EXERCISE OBJECTIVE
A complete and exact copy of the data below is the task.

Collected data

################

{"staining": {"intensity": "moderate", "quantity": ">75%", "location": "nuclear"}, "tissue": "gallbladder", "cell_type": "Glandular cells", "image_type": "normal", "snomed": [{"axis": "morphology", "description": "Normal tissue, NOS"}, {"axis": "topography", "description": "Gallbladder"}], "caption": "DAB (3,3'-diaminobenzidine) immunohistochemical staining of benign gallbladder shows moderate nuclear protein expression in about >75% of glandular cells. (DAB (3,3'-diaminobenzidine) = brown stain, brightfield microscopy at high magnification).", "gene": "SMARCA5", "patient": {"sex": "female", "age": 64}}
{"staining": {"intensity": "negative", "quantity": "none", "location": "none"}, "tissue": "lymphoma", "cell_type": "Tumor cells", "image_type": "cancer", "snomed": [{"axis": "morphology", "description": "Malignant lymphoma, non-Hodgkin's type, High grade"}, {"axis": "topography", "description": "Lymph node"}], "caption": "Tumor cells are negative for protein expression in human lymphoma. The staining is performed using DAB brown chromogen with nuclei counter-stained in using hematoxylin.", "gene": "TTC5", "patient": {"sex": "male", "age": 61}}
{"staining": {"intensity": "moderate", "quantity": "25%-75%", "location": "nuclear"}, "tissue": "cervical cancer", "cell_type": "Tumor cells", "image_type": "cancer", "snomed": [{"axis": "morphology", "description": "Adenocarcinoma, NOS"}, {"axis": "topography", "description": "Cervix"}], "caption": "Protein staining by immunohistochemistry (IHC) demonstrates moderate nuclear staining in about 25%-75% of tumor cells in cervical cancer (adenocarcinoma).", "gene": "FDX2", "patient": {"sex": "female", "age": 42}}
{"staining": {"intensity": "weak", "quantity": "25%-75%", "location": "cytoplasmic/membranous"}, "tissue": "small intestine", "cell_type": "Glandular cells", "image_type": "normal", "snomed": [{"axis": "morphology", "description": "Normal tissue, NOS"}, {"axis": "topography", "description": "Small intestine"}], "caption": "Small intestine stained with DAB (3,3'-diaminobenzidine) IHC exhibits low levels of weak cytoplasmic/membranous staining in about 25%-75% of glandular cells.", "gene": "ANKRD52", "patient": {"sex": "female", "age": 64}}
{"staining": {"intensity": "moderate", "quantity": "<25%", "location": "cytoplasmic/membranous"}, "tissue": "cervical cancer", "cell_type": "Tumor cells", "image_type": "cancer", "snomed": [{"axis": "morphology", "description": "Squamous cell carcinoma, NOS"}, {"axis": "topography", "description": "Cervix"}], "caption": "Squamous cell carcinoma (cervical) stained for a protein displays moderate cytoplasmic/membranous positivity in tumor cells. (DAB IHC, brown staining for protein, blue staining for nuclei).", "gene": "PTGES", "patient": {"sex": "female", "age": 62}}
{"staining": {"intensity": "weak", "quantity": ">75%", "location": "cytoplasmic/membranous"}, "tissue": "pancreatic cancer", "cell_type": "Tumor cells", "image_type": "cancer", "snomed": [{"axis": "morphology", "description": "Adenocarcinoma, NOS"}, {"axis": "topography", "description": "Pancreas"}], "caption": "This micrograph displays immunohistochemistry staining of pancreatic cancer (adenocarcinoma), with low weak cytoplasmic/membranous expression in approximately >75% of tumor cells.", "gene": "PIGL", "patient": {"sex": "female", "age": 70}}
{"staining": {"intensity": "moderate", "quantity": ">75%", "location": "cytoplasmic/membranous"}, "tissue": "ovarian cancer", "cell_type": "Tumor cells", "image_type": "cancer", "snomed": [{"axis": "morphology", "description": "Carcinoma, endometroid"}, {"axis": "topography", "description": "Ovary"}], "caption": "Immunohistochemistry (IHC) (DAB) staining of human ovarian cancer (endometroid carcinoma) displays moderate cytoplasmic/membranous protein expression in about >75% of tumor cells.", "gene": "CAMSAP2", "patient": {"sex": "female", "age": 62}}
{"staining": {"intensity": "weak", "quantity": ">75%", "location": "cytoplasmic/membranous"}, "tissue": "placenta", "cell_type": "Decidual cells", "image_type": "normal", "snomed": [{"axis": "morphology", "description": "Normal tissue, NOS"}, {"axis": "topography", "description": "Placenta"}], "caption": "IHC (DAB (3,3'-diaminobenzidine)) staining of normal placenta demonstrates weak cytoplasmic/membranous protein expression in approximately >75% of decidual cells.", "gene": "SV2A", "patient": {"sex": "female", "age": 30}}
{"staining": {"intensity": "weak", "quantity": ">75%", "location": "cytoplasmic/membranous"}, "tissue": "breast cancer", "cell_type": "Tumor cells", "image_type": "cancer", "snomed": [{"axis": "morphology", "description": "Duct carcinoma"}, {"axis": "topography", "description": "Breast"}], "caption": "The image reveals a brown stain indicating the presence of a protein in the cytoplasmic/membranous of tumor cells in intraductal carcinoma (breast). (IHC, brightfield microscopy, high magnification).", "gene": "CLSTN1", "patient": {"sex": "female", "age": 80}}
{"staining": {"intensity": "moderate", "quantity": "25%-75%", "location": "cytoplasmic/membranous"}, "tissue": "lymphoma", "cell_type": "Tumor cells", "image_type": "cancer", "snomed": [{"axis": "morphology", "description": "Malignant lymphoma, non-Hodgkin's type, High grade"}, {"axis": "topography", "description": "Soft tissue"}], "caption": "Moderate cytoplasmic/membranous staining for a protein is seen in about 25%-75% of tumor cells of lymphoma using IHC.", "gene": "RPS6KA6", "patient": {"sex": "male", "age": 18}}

################

SOLUTION TO THE EXERCISE
{"staining": {"intensity": "moderate", "quantity": ">75%", "location": "nuclear"}, "tissue": "gallbladder", "cell_type": "Glandular cells", "image_type": "normal", "snomed": [{"axis": "morphology", "description": "Normal tissue, NOS"}, {"axis": "topography", "description": "Gallbladder"}], "caption": "DAB (3,3'-diaminobenzidine) immunohistochemical staining of benign gallbladder shows moderate nuclear protein expression in about >75% of glandular cells. (DAB (3,3'-diaminobenzidine) = brown stain, brightfield microscopy at high magnification).", "gene": "SMARCA5", "patient": {"sex": "female", "age": 64}}
{"staining": {"intensity": "negative", "quantity": "none", "location": "none"}, "tissue": "lymphoma", "cell_type": "Tumor cells", "image_type": "cancer", "snomed": [{"axis": "morphology", "description": "Malignant lymphoma, non-Hodgkin's type, High grade"}, {"axis": "topography", "description": "Lymph node"}], "caption": "Tumor cells are negative for protein expression in human lymphoma. The staining is performed using DAB brown chromogen with nuclei counter-stained in using hematoxylin.", "gene": "TTC5", "patient": {"sex": "male", "age": 61}}
{"staining": {"intensity": "moderate", "quantity": "25%-75%", "location": "nuclear"}, "tissue": "cervical cancer", "cell_type": "Tumor cells", "image_type": "cancer", "snomed": [{"axis": "morphology", "description": "Adenocarcinoma, NOS"}, {"axis": "topography", "description": "Cervix"}], "caption": "Protein staining by immunohistochemistry (IHC) demonstrates moderate nuclear staining in about 25%-75% of tumor cells in cervical cancer (adenocarcinoma).", "gene": "FDX2", "patient": {"sex": "female", "age": 42}}
{"staining": {"intensity": "weak", "quantity": "25%-75%", "location": "cytoplasmic/membranous"}, "tissue": "small intestine", "cell_type": "Glandular cells", "image_type": "normal", "snomed": [{"axis": "morphology", "description": "Normal tissue, NOS"}, {"axis": "topography", "description": "Small intestine"}], "caption": "Small intestine stained with DAB (3,3'-diaminobenzidine) IHC exhibits low levels of weak cytoplasmic/membranous staining in about 25%-75% of glandular cells.", "gene": "ANKRD52", "patient": {"sex": "female", "age": 64}}
{"staining": {"intensity": "moderate", "quantity": "<25%", "location": "cytoplasmic/membranous"}, "tissue": "cervical cancer", "cell_type": "Tumor cells", "image_type": "cancer", "snomed": [{"axis": "morphology", "description": "Squamous cell carcinoma, NOS"}, {"axis": "topography", "description": "Cervix"}], "caption": "Squamous cell carcinoma (cervical) stained for a protein displays moderate cytoplasmic/membranous positivity in tumor cells. (DAB IHC, brown staining for protein, blue staining for nuclei).", "gene": "PTGES", "patient": {"sex": "female", "age": 62}}
{"staining": {"intensity": "weak", "quantity": ">75%", "location": "cytoplasmic/membranous"}, "tissue": "pancreatic cancer", "cell_type": "Tumor cells", "image_type": "cancer", "snomed": [{"axis": "morphology", "description": "Adenocarcinoma, NOS"}, {"axis": "topography", "description": "Pancreas"}], "caption": "This micrograph displays immunohistochemistry staining of pancreatic cancer (adenocarcinoma), with low weak cytoplasmic/membranous expression in approximately >75% of tumor cells.", "gene": "PIGL", "patient": {"sex": "female", "age": 70}}
{"staining": {"intensity": "moderate", "quantity": ">75%", "location": "cytoplasmic/membranous"}, "tissue": "ovarian cancer", "cell_type": "Tumor cells", "image_type": "cancer", "snomed": [{"axis": "morphology", "description": "Carcinoma, endometroid"}, {"axis": "topography", "description": "Ovary"}], "caption": "Immunohistochemistry (IHC) (DAB) staining of human ovarian cancer (endometroid carcinoma) displays moderate cytoplasmic/membranous protein expression in about >75% of tumor cells.", "gene": "CAMSAP2", "patient": {"sex": "female", "age": 62}}
{"staining": {"intensity": "weak", "quantity": ">75%", "location": "cytoplasmic/membranous"}, "tissue": "placenta", "cell_type": "Decidual cells", "image_type": "normal", "snomed": [{"axis": "morphology", "description": "Normal tissue, NOS"}, {"axis": "topography", "description": "Placenta"}], "caption": "IHC (DAB (3,3'-diaminobenzidine)) staining of normal placenta demonstrates weak cytoplasmic/membranous protein expression in approximately >75% of decidual cells.", "gene": "SV2A", "patient": {"sex": "female", "age": 30}}
{"staining": {"intensity": "weak", "quantity": ">75%", "location": "cytoplasmic/membranous"}, "tissue": "breast cancer", "cell_type": "Tumor cells", "image_type": "cancer", "snomed": [{"axis": "morphology", "description": "Duct carcinoma"}, {"axis": "topography", "description": "Breast"}], "caption": "The image reveals a brown stain indicating the presence of a protein in the cytoplasmic/membranous of tumor cells in intraductal carcinoma (breast). (IHC, brightfield microscopy, high magnification).", "gene": "CLSTN1", "patient": {"sex": "female", "age": 80}}
{"staining": {"intensity": "moderate", "quantity": "25%-75%", "location": "cytoplasmic/membranous"}, "tissue": "lymphoma", "cell_type": "Tumor cells", "image_type": "cancer", "snomed": [{"axis": "morphology", "description": "Malignant lymphoma, non-Hodgkin's type, High grade"}, {"axis": "topography", "description": "Soft tissue"}], "caption": "Moderate cytoplasmic/membranous staining for a protein is seen in about 25%-75% of tumor cells of lymphoma using IHC.", "gene": "RPS6KA6", "patient": {"sex": "male", "age": 18}}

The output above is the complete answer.